None of it looked good, specially when the skier come forward with the story of what he thought he seen. After that, you wouldn’t believe how many other people claimed to of been there on the trail, too, you’d of thought the whole village of Golovin was skiing past that day. There was an investigation by the Iditarod committee, it took two weeks and when all was said and done, no one could claim that Dad was at fault for Panda dying. It was the pneumonia that took her, the committee determined. And as for him hitting the dogs, there wasn’t no evidence that any dog was struck.

Still, for breaking rule number 42, Dad got suspended from racing for two years. That decision seemed to satisfy people, mostly the ones who knew my dad’s name but didn’t know the kind of man he is. Folks round here grumbled about the decision, said two years was too long. Them same folks, people like Steve Inga and Wendell Nayokpuk, raised a little money to give to us when Dad’s sponsors started to pull out on account of none of them was keen on having someone who might of beat one of his dogs to death wear their clothes or have their name on his sled bag.

One night after all the ruckus of that year’s race died down, I come home from a spell in the woods to find Dad on his hands and knees in the kitchen, scrubbing the baseboard. There was glass everywhere. Red running down the wall, at first glance I thought it was blood.

Then I seen her handwriting. Mom always spent late summers canning tomatoes from the store and raspberries from the garden, she put jars up for the winter so we’d have good fruits and vegetables even in January. She always wrote the canning date on the lid of each jar in black marker, and if she thought she’d made an especially good batch of something, she’d put a star on the lid, too. The last time Dad sent me into the pantry to fetch one of her jars, I’d seen that there was only a couple left, the jar of applesauce he’d sent me after, and a jar of tomatoes.

Dad sat back from the work of wiping the tomato off the wall, he braced his hands on his knees and heaved a big breath. He hadn’t seen me come in.
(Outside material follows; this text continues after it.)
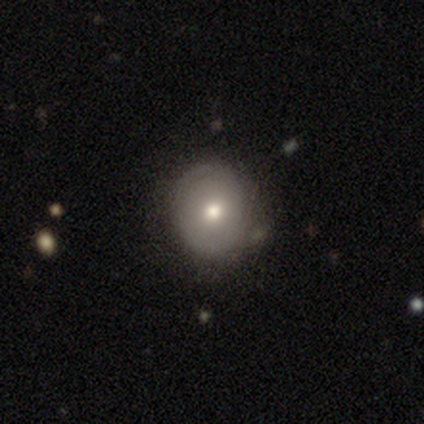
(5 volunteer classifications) This is marginally a smooth galaxy (40%, tied with featured or disk). How rounded: clearly round (100%). Merging: possibly none (50%).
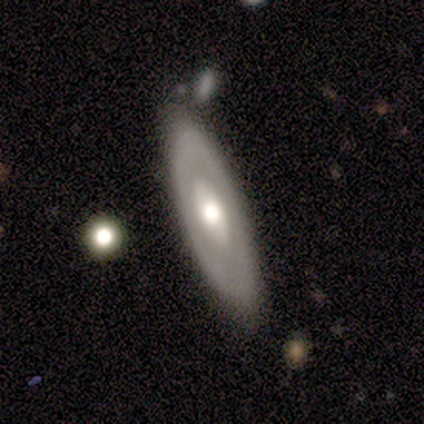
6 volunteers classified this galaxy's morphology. smooth-or-featured: smooth: 67% | featured or disk: 33% | star or artifact: 0%
  how-rounded: in between: 75% | round: 25% | cigar-shaped: 0%
  merging: none: 83% | minor disturbance: 17% | major disturbance: 0% | merger: 0%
His back was hunched, like he was steeling himself against a strong wind, and then all the air went out of him. He seemed to shrink. He clutched the edge of the counter, as if to hoist himself from where he knelt, then only stayed there on his knees. His face sagged.
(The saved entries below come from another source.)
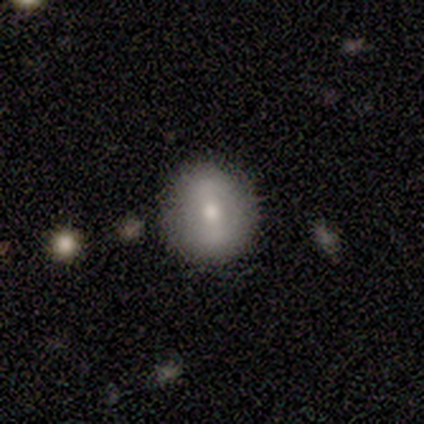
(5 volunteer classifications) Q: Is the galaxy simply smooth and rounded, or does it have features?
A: smooth — 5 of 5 (100%).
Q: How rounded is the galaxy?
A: round — 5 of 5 (100%).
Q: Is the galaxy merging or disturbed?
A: none — 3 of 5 (60%).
I backed out of the kitchen quiet as I could.

4

Dad’s suspension would be up just in time for me and him to run my first Iditarod together, that wasn’t what was stopping him. Even when he was suspended, it didn’t mean he couldn’t of kept training. But after his disastrous Iditarod, he had barely glanced at the sleds in the kennel.

The name Petrikoff had been left out of the Iditarod for too long. I aimed to fix that. But I had to figure out how to keep training despite Dad telling me I wasn’t to go near our dogs.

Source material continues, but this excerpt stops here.